Rechtliche Einordnung & Praxisauswirkungen
Die Entscheidung erscheint aus rechtlicher Sicht durchaus als problematisch, da ein unwirksam eingezogener Geschäftsanteil gerade nicht erloschen ist, sondern in Wahrheit weiter existiert. Zwar nahm das Gericht an, dass der von der Einziehung betroffenen Gesellschafter gegen die Einziehung im Wege des einstweiligen Rechtsschutzes vorgehen und insofern beantragen kann, bis zur Entscheidung in der Hauptsache über die Rechtmäßigkeit der Einziehung als Gesellschafter behandelt zu werden. Auf die Richtigkeit der Gesellschafterliste hat dieser jedoch keine Auswirkungen. Insbesondere verkennt das KG den besonderen Vertrauensschutz in die Gesellschafterliste, den § 16 Abs. 3 GmbHG statuiert.

Anders als vom KG angenommen, fände ein Widerspruch in einer solchen Situation seine Berechtigung daher nicht in der Existenz oder Nichtexistenz der betroffenen Geschäftsanteile, sondern in der Berechtigung der übrigen Gesellschafter an der Gesellschaft.
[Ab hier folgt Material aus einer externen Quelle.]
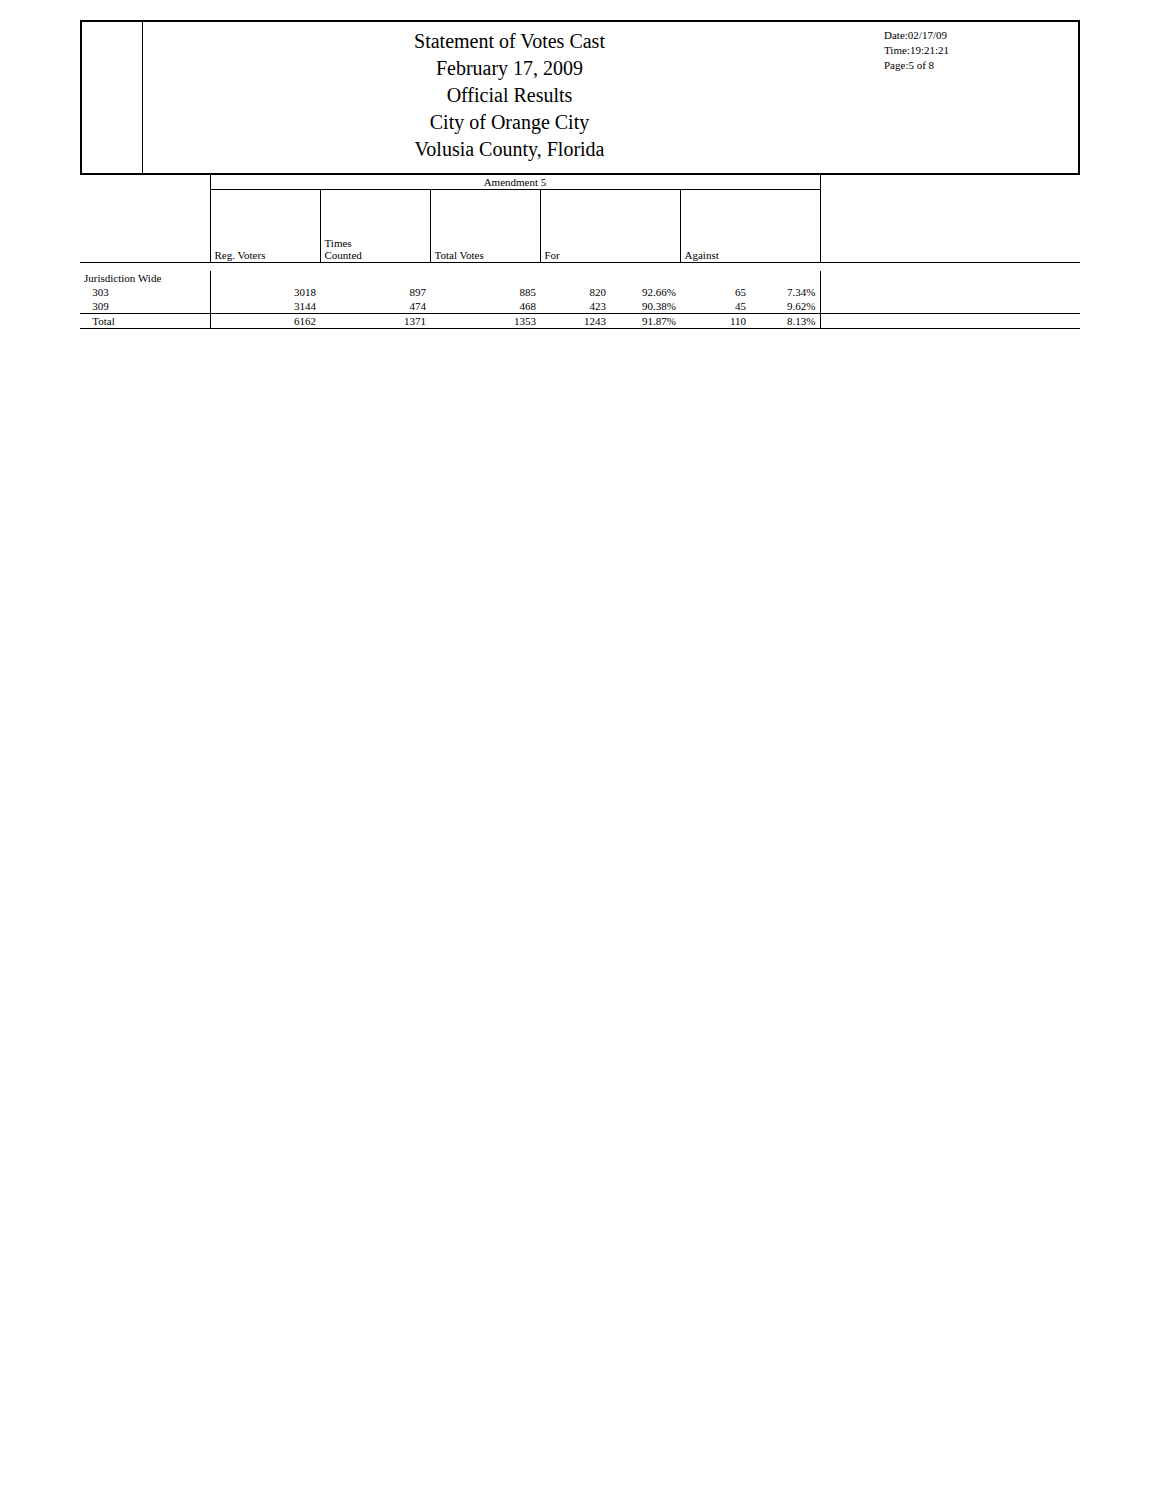Statement of Votes Cast
February 17, 2009
Official Results
City of Orange City
Volusia County, Florida
Date:02/17/09
Time:19:21:21
Page:5 of 8
| | Amendment 5 | |
| | Reg. Voters | Times Counted | Total Votes | For | | Against | | |
| Jurisdiction Wide | | | | | | | | |
| 303 | 3018 | 897 | 885 | 820 | 92.66% | 65 | 7.34% | |
| 309 | 3144 | 474 | 468 | 423 | 90.38% | 45 | 9.62% | |
| Total | 6162 | 1371 | 1353 | 1243 | 91.87% | 110 | 8.13% | |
Denn die anteilige Mehrbeteiligung der verbliebenen Gesellschafter wurde nur vermeintlich zu Lasten des vermeintlich ausgeschlossenen Gesellschafters erhöht. Die verbleibenden Gesellschafter sind damit zwar keine Nichtberechtigen, jedenfalls aber sog. Nicht-So-Berechtigten.
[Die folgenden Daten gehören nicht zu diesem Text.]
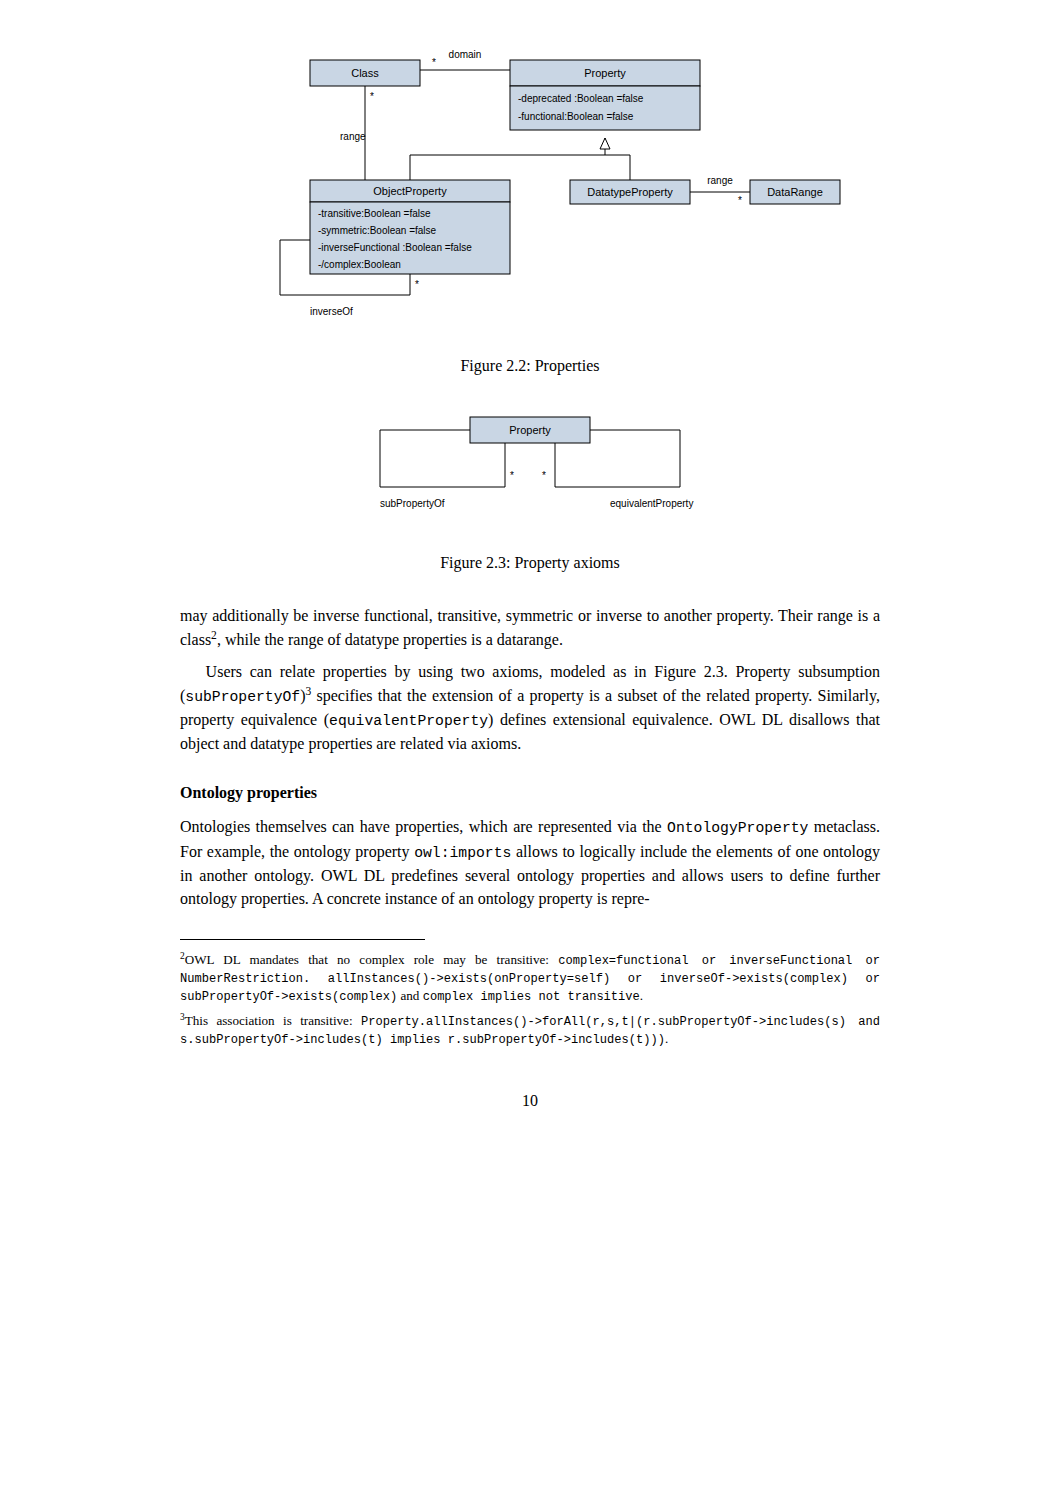Class Property -deprecated :Boolean =false -functional:Boolean =false * domain * range ObjectProperty -transitive:Boolean =false -symmetric:Boolean =false -inverseFunctional :Boolean =false -/complex:Boolean DatatypeProperty DataRange range * * inverseOf
Figure 2.2: Properties
Property * subPropertyOf * equivalentProperty
Figure 2.3: Property axioms
may additionally be inverse functional, transitive, symmetric or inverse to another property. Their range is a class2, while the range of datatype properties is a datarange.
Users can relate properties by using two axioms, modeled as in Figure 2.3. Property subsumption (subPropertyOf)3 specifies that the extension of a property is a subset of the related property. Similarly, property equivalence (equivalentProperty) defines extensional equivalence. OWL DL disallows that object and datatype properties are related via axioms.
Ontology properties
Ontologies themselves can have properties, which are represented via the OntologyProperty metaclass. For example, the ontology property owl:imports allows to logically include the elements of one ontology in another ontology. OWL DL predefines several ontology properties and allows users to define further ontology properties. A concrete instance of an ontology property is repre-
2OWL DL mandates that no complex role may be transitive: complex=functional or inverseFunctional or NumberRestriction. allInstances()->exists(onProperty=self) or inverseOf->exists(complex) or subPropertyOf->exists(complex) and complex implies not transitive.
3This association is transitive: Property.allInstances()->forAll(r,s,t|(r.subPropertyOf->includes(s) and s.subPropertyOf->includes(t) implies r.subPropertyOf->includes(t))).
10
Die Entscheidung des Kammergerichts schränkt den ohnehin schon sehr engen Anwendungsbereich des § 16 Abs. 3 GmbHG damit weiter ein. Ein Erwerber von Geschäftsanteilen kann sich damit insbesondere nicht mehr auf die in der Gesellschafterliste deklarierten Nennbeträge verlassen, und zwar auch dann nicht, wenn die Gesellschafterliste in sich stimmig ist. Die Entscheidung läuft damit einerseits der Transaktionssicherheit erheblich zuwider und unterstreicht andererseits die Bedeutung der gesellschaftsrechtlichen Chain of Title Prüfung im Rahmen einer Käufer-Due-Diligence.